Monte Carlo simulation to determine the measurement uncertainty of a metrological scanning probe microscope measurement

A proprietary metrological scanning probe microscope (SPM) with an interferometer, developed by the Institute of Process Measurement and Sensor Technology at the Ilmenau University of Technology (IPMS), is used as a stationary probe system in the nanomeasuring and nanopositioning machine (NPMM). Due to the movements of the NPMM, the total microscope measuring range is 25mm × 25mm × 5mm with a positioning resolution of less than 0.1nm. Examples for specimens are step height standards and one-dimensional gratings. The repeatability has been determined at less than 0.5nm for measurements on calibrated step height standards and less than 0.2nm for the gratings. The measurement results of these samples are always directly related to the corresponding measurement uncertainty, which can be calculated using an uncertainty budget. A new traceable method has been developed using a vectorial modular model. With this approach, it is possible to quickly insert new sub-models and to individually analyze their effects on the total measurement uncertainty.
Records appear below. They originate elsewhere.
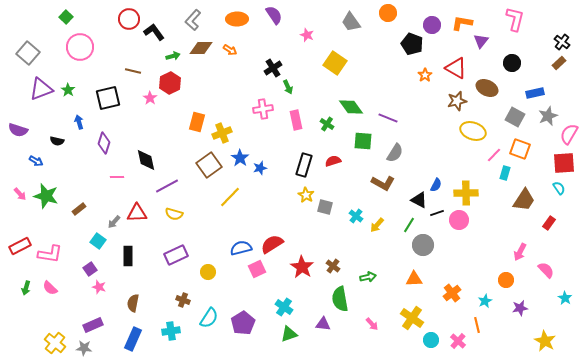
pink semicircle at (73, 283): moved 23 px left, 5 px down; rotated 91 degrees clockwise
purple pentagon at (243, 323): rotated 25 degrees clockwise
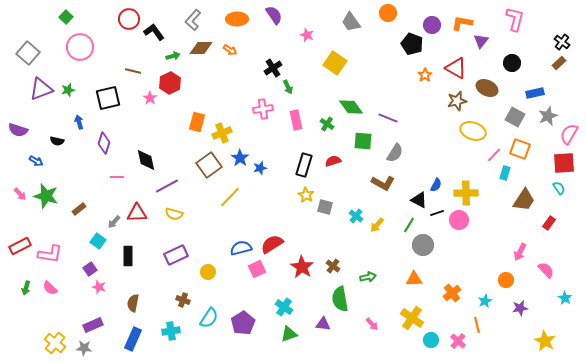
green star at (68, 90): rotated 24 degrees clockwise
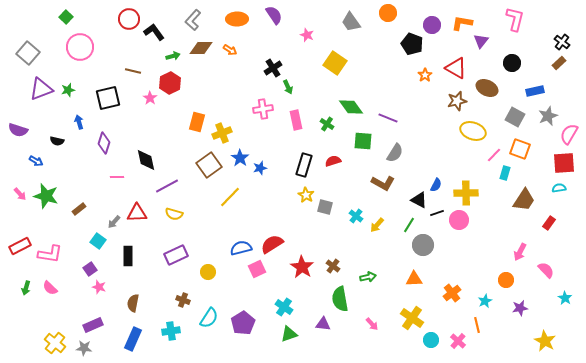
blue rectangle at (535, 93): moved 2 px up
cyan semicircle at (559, 188): rotated 64 degrees counterclockwise
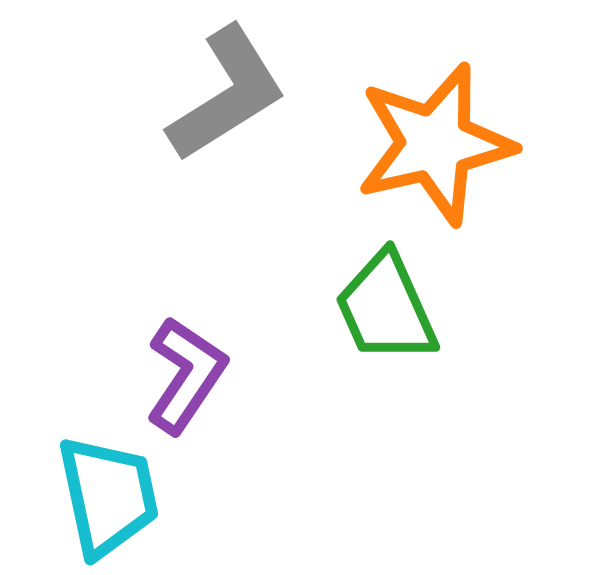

The analysis of these effects with regard to their uncertainties is done by Monte Carlo Simulation (MCS), because some models have partially or fully nonlinear character of which one example is the interferometer model of the metrological SPM. The complete development and analysis of these models is presented for one specific measurement task. The measurement results and the corresponding measurement uncertainty were obtained by Monte Carlo Simulation. Comparisons with the GUM have shown that the proposed procedure is a good alternative to achieve reasonable measurement results with uncertainty estimation.